Así que por segunda vez en el día me levanto a la mañana. O a media mañana. Me levanto al mediodía. Y lo hago como siempre: sabiendo quién soy y cuál es mi asunto. Como ustedes pueden comprobar en este mismo momento, soy Fabián Casas y mi asunto es la nomenclatura barrial del universo, San Lorenzo como poema libre y el tango eterno de Led Zeppelin. Me mantengo firme en esta certeza, incluso cuando los mensajes que me llegan a lo largo del día no me llaman Fabián. Capitulo. Me rindo y asumo que no soy quien creí ser al despertar cuando llego a la tribuna de Susana y mi asunto es Mauro Zseta en patas de rana corriendo adentro de una pelopincho llenada hasta el tope con pelotas de pelotero. El espectáculo es atroz, barroso, innecesario, la puesta en acto de una oleaginosa, de un detrito, como si la materia del génesis y la creación hubieran sido un maridaje de cheddar y panceta. Siento mis triglicéridos de fiesta bailando en el curso de la sangre. Las cosas empeoran. Ahora Mauro Zseta y el Turco García, en patas de rana los dos, arrojan grandes bolas de colores a un cesto que no se las recibe. La catástrofe es cardiovascular. Saco mi teléfono y escribo en ChatGPT: “Cómo producirse a uno mismo un infarto de miocardio”.
Voy a seguir insistiendo y voy a despertar una vez más: ustedes ya saben a qué hora. Y saben también que despierto siempre en la certeza de quién soy y cuál es mi asunto. Como ahora mismo pueden comprobar, soy Juan Sklar y mi asunto es cómo garcha Dios. Cómo garcha, cómo acaba, esas cosas. No me desanima que los mensajes que me llegan a lo largo del día no me llamen Juan. Pero nuevamente caigo derrotado cuando ocupo mi lugar en la tribuna del programa de Susana Giménez y junto a mí está sentado el sujeto que debería ser yo. Esta vez la derrota no llega desde allá adelante sino desde la butaca contigua. Igual, puedo sentir que algo me reconforta. Porque, me digo a mí mismo: estuvo cerca esta vez. Me digo: casi. Me digo: quizá la próxima.
Salimos del estudio.

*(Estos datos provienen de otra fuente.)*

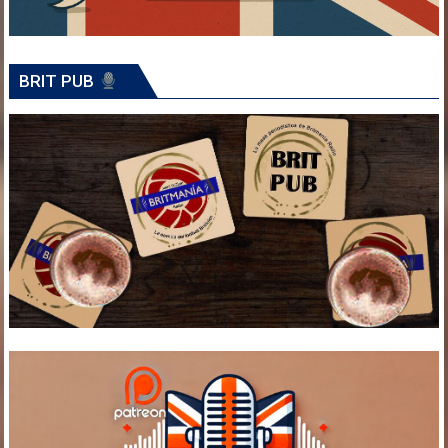
BRIT PUB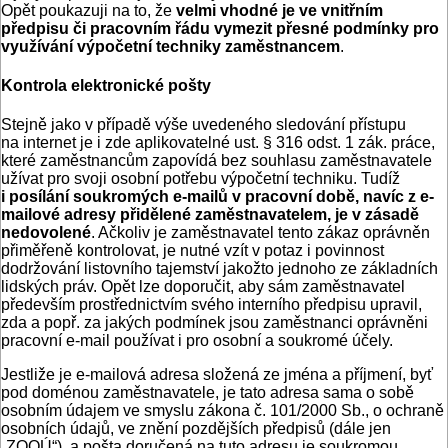
Opět poukazuji na to, že
velmi vhodné je ve vnitřním
předpisu či pracovním řádu vymezit přesné podmínky pro
využívání výpočetní techniky zaměstnancem
.
Kontrola elektronické pošty
Stejně jako v případě výše uvedeného sledování přístupu
na internet je i zde aplikovatelné ust. § 316 odst. 1 zák. práce,
které zaměstnancům zapovídá bez souhlasu zaměstnavatele
užívat pro svoji osobní potřebu výpočetní techniku. Tudíž
i posílání soukromých e-mailů v pracovní době, navíc z e-
mailové adresy přidělené zaměstnavatelem, je v zásadě
nedovolené
. Ačkoliv je zaměstnavatel tento zákaz oprávněn
přiměřeně kontrolovat, je nutné vzít v potaz i povinnost
dodržování listovního tajemství jakožto jednoho ze základních
lidských práv. Opět lze doporučit, aby sám zaměstnavatel
především prostřednictvím svého interního předpisu upravil,
zda a popř. za jakých podmínek jsou zaměstnanci oprávněni
pracovní e-mail používat i pro osobní a soukromé účely.
Jestliže je e-mailová adresa složená ze jména a příjmení, byť
pod doménou zaměstnavatele, je tato adresa sama o sobě
osobním údajem ve smyslu zákona č. 101/2000 Sb., o ochraně
osobních údajů, ve znění pozdějších předpisů (dále jen
„ZOOÚ“), a pošta doručená na tuto adresu je soukromou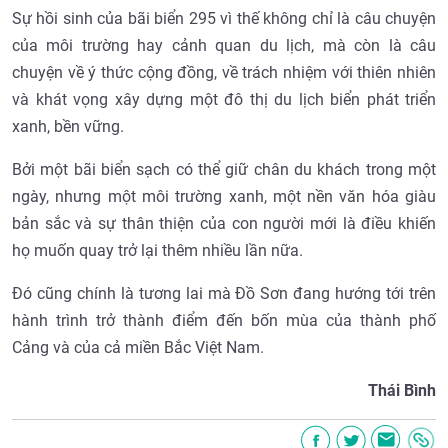
Sự hồi sinh của bãi biển 295 vì thế không chỉ là câu chuyện
của môi trường hay cảnh quan du lịch, mà còn là câu
chuyện về ý thức cộng đồng, về trách nhiệm với thiên nhiên
và khát vọng xây dựng một đô thị du lịch biển phát triển
xanh, bền vững.
Bởi một bãi biển sạch có thể giữ chân du khách trong một
ngày, nhưng một môi trường xanh, một nền văn hóa giàu
bản sắc và sự thân thiện của con người mới là điều khiến
họ muốn quay trở lại thêm nhiều lần nữa.
Đó cũng chính là tương lai mà Đồ Sơn đang hướng tới trên
hành trình trở thành điểm đến bốn mùa của thành phố
Cảng và của cả miền Bắc Việt Nam.
Thái Bình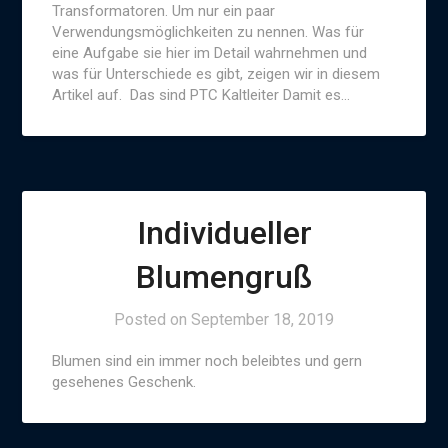
Transformatoren. Um nur ein paar
Verwendungsmöglichkeiten zu nennen. Was für
eine Aufgabe sie hier im Detail wahrnehmen und
was für Unterschiede es gibt, zeigen wir in diesem
Artikel auf. Das sind PTC Kaltleiter Damit es…
Individueller
Blumengruß
Posted on
September 18, 2019
Blumen sind ein immer noch beleibtes und gern
gesehenes Geschenk.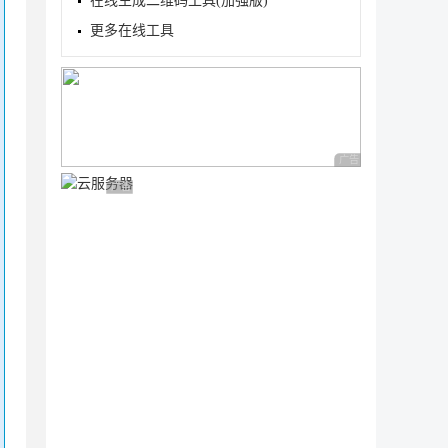
在线生成二维码工具(加强版)
更多在线工具
广告 商业广告，理性
广告 商业广告，理性选择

El señor del handy nos dice que dejemos los collares de colores en una canastita, como cuando vas a ver una peli 3D y tenés que devolver los anteojos. Qué ratas, porque estos no son anteojos. Son un cotillón del Once profundo, manufactura china de uso único comprado en un mayorista de la calle Junín. Decido robármelos. Y decido que mañana, cuando despierte, voy a apuntar más bajo, a ver si así mejoran mis chances. Tal vez, puedo despertar siendo Lorna. Y que mi asunto sea Susana Giménez.